Exercise set:
1. Quote the car coating forum thread word for word, from "A garage queen" to "that come along!", inclusive.
2. Extend the car coating forum thread beyond its final post.

Regarding the Silk Coat too btw..

Silk coat was originally developed as a protective layer for the coatings while they are curing and is mainly used for that reason. If you need to drive the car straight away after coating application - with silk coat on top you can drive out in rain, snow or any other weather conditions. However, it adds extra slickness to the surface, improves hydrophobic properties and adds extra gloss, so MP is recommending it as part of the coating application.

Silk coat is also the only maintenance product you will need to keep the coatings going for a very long time, and of course the trusty 2BM safe washes.


----------



## sm81 (May 14, 2011)

> Silk coat is also the only maintenance product you will need to keep the coatings going for a very long time, and of course the trusty 2BM safe washes.


Very long time. What this mean? 1-2years?


----------



## AaronGTi (Nov 2, 2010)

2 years plus according to the manufacturer 
Thats on a car driven daily in all weathers!

A garage queen will last 50 years :lol:


----------



## Alan W (May 11, 2006)

Yes, you guys missed out on a bargain! :lol:

I tried 2 layers of V1 (DIY Coating) and 1 layer of V2 (Pro Coating), as recommended by Janis, on my R32's bonnet and was impressed with the gloss levels and the slickness added by the Silk Coat! :thumb: They are superb products and I think a car thus treated is going to be bomb proof! :lol:

Only reason for the sale was something else that come along! 

Alan W


----------



## s.bailey (Mar 2, 2012)

Alan W said:


> Yes, you guys missed out on a bargain! :lol:
> 
> I tried 2 layers of V1 (DIY Coating) and 1 layer of V2 (Pro Coating), as recommended by Janis, on my R32's bonnet and was impressed with the gloss levels and the slickness added by the Silk Coat! :thumb: They are superb products and I think a car thus treated is going to be bomb proof! :lol:
> 
> ...


Should have topped it with that something else :thumb: may not have stuck for 2+ years but it would have been slicker than a slick thing from slicksville


----------



## Tips (Mar 27, 2011)

So Alan W 

Are you going to reveal what has come along for you to sell Max Protect 

And please, please tell me you didn't have this Max Protect stuff when we last chatted in person :thumb:

Cheers Tips


----------



## Alan W (May 11, 2006)

Tips said:


> So Alan W
> 
> Are you going to reveal what has came along for you to sell Max Protect
> 
> ...


No and yes! 

The sun wasn't even out when I took that photo! 

Alan W


----------



## AaronGTi (Nov 2, 2010)

.:R looks awesome Alan :thumb:


----------



## Tips (Mar 27, 2011)

We I want answers, please


----------



## Alan W (May 11, 2006)

Tips said:


> We I want answers, please


You have a pm Mr Tips!

After watching the footie last night I now know who that bloke is in your avatar! :lol:

Alan W


----------



## Tips (Mar 27, 2011)

Ha ha - Yesterday, I was asked (very politely) to change the avatar for 24 hours - so I stayed off the forum all day.

Material provided:

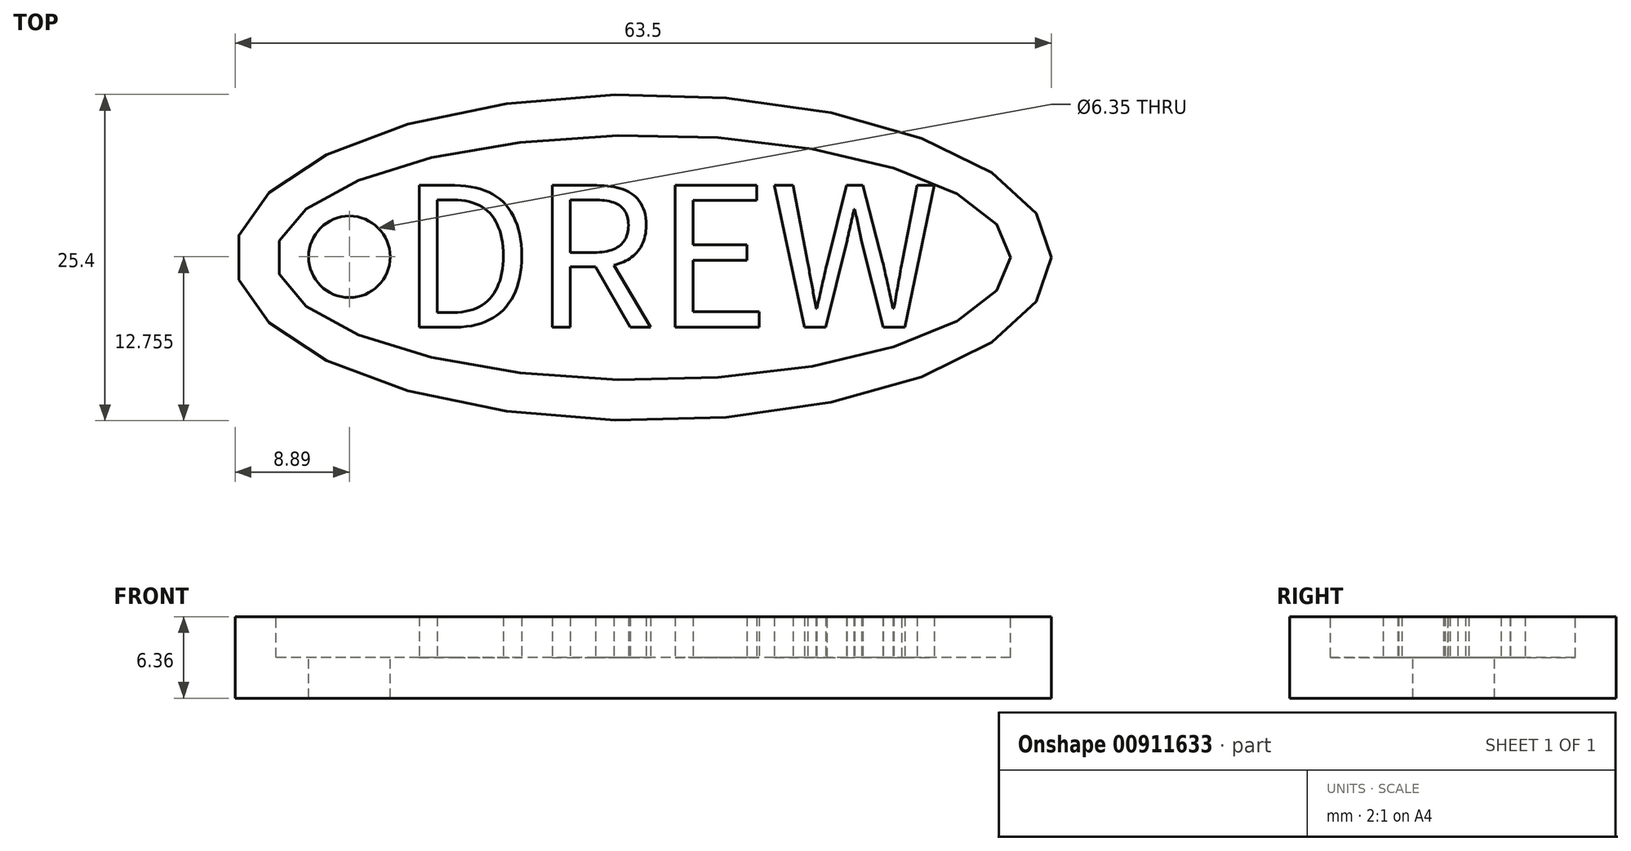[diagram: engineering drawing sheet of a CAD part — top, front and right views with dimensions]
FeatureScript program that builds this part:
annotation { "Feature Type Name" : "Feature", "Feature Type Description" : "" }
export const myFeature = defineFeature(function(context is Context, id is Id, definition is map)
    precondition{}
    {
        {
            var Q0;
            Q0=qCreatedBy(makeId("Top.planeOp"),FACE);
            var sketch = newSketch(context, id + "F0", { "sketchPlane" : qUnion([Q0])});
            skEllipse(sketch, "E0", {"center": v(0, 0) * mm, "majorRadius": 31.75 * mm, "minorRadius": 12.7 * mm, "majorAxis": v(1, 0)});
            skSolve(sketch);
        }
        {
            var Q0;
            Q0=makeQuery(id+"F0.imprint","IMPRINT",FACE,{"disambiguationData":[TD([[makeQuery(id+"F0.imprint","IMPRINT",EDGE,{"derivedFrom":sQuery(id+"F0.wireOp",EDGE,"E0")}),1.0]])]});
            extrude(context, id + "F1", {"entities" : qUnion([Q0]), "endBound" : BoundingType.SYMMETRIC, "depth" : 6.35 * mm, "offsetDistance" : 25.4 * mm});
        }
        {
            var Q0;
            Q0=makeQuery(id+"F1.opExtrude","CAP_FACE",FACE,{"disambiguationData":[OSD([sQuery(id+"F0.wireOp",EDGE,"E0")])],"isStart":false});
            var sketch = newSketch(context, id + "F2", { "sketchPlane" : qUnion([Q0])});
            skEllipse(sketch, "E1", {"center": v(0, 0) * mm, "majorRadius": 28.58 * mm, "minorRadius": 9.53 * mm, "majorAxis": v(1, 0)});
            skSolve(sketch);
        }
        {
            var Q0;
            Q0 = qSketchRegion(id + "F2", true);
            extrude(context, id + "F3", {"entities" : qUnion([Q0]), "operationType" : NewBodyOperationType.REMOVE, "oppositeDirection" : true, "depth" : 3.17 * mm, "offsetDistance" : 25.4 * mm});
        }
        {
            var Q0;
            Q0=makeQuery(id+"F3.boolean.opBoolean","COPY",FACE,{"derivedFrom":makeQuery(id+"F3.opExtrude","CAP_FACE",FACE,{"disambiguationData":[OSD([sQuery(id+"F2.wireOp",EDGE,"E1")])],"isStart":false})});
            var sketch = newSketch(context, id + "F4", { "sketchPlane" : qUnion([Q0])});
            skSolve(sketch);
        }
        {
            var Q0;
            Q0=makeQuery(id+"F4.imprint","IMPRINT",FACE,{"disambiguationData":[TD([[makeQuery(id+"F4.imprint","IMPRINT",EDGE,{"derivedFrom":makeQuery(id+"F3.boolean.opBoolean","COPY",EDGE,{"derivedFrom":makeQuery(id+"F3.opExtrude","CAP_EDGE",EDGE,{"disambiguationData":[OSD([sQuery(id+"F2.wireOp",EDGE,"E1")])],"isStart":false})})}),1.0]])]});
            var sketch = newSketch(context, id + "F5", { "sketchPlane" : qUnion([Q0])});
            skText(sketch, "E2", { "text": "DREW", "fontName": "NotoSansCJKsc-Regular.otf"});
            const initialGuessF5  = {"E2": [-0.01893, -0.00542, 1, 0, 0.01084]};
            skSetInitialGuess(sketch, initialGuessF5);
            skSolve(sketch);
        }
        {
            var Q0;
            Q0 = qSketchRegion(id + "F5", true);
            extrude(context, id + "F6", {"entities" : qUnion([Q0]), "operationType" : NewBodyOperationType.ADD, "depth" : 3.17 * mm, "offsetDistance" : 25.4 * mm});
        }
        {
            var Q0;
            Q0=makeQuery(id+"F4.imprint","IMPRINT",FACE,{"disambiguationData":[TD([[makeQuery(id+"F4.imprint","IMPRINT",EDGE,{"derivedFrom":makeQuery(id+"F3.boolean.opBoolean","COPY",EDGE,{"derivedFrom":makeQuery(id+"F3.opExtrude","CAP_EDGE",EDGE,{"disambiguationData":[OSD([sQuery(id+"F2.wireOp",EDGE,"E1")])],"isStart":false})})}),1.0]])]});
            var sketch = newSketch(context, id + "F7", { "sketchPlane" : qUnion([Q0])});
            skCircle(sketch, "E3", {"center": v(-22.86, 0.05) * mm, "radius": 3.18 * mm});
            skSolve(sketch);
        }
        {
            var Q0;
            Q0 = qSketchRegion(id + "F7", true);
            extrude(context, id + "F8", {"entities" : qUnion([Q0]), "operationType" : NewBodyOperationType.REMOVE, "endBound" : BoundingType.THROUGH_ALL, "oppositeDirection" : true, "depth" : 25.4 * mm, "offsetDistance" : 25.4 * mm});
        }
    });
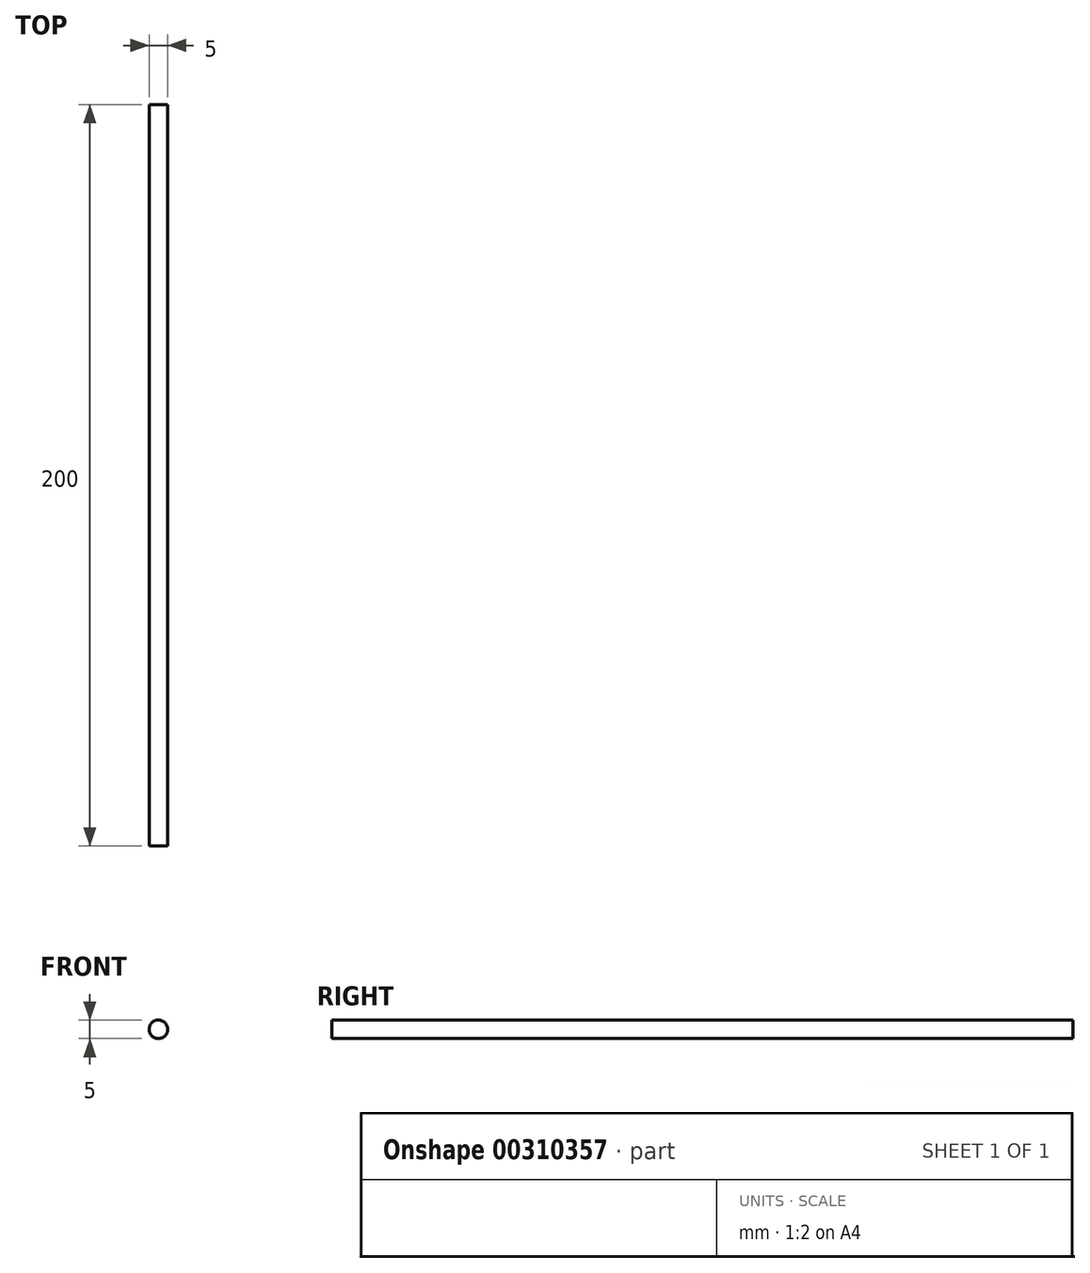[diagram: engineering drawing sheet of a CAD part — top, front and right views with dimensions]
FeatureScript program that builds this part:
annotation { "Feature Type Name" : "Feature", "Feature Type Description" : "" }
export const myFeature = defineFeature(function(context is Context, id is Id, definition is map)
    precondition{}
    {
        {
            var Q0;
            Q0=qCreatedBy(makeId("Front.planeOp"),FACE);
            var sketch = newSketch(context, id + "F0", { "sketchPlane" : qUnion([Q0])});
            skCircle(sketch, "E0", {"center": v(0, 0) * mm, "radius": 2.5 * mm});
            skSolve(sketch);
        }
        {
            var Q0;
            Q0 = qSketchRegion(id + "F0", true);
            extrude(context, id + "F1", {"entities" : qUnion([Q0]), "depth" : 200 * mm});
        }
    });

Answers to the tasks:
1.
A garage queen will last 50 years :lol:


----------



## Alan W (May 11, 2006)

Yes, you guys missed out on a bargain! :lol:

I tried 2 layers of V1 (DIY Coating) and 1 layer of V2 (Pro Coating), as recommended by Janis, on my R32's bonnet and was impressed with the gloss levels and the slickness added by the Silk Coat! :thumb: They are superb products and I think a car thus treated is going to be bomb proof! :lol:

Only reason for the sale was something else that come along!

2.
Thanks for the PM Alan w you are a true gent


----------



## AaronGTi (Nov 2, 2010)

Some randon beading pics I took earlier on my phone.

My OH's car, 9N VW Polo.

Fully coated paint n glass in Max Protect UNC!


----------



## Max Protect (Jun 27, 2007)

Very very nice


----------



## southwest10 (Oct 27, 2010)

awesome AaronGTI=i've got the max protect from AlanW in the netherlands now....
Question-silkcoat=detailer?


----------



## AaronGTi (Nov 2, 2010)

southwest10 said:


> awesome AaronGTI=i've got the max protect from AlanW in the netherlands now....
> Question-silkcoat=detailer?


Silk Coat is a detailer yes, adds slickness and gloss however it also protects he coatings during the curing process after V1 & V2 are applied  enjoy!!


----------



## southwest10 (Oct 27, 2010)

thanks for ultra quick reply


----------



## matt_r (Jun 20, 2006)

Is 30ml enough to do a new shape fiesta sized car inc. wheels and everything...?


----------



## Tips (Mar 27, 2011)

10/15ml should do an average sized car, I have been reliably informed :thumb:


----------



## AaronGTi (Nov 2, 2010)

I coated my mrs polo. We used 5ml of V1 and 3ml of V2 :thumb:

The use of the micro sponges ensures a thin, even coverage and the beauty of the sponges is they dont absorb product it stays on the surface and just keeps on spreading the product, a long way!!

You only need 2 lightly wet the product by putting the sponge head over the bottle top and shaking twice to wet it. You'll see how thin the product spreads.

Less is more for easier removal.

Apply V1 to whole car then buff right away starting with the panel you started in.

Apply V2 to one panel then remove immediately.

Then for curing accellaration, added gloss & slickness apply silk coat, couple sprays per panel n remove with MF.

:thumb:


----------



## matt_r (Jun 20, 2006)

AaronGTi said:


> I coated my mrs polo. We used 5ml of V1 and 3ml of V2 :thumb:


Wow, was that inc wheels and Plastics?


----------



## Goodfella36 (Jul 21, 2009)

yes this stuff spreads for ever you will always use that bit more first time you use a sealant of this nature but 30ml will be no problem from what i have tried of it


----------



## AaronGTi (Nov 2, 2010)

matt_r said:


> Wow, was that inc wheels and Plastics?


No that was just paint.
The car is only a 1.2 polo with wheel trims lol and we also used other trim dressing but MP is great on trim too.


----------



## matt_r (Jun 20, 2006)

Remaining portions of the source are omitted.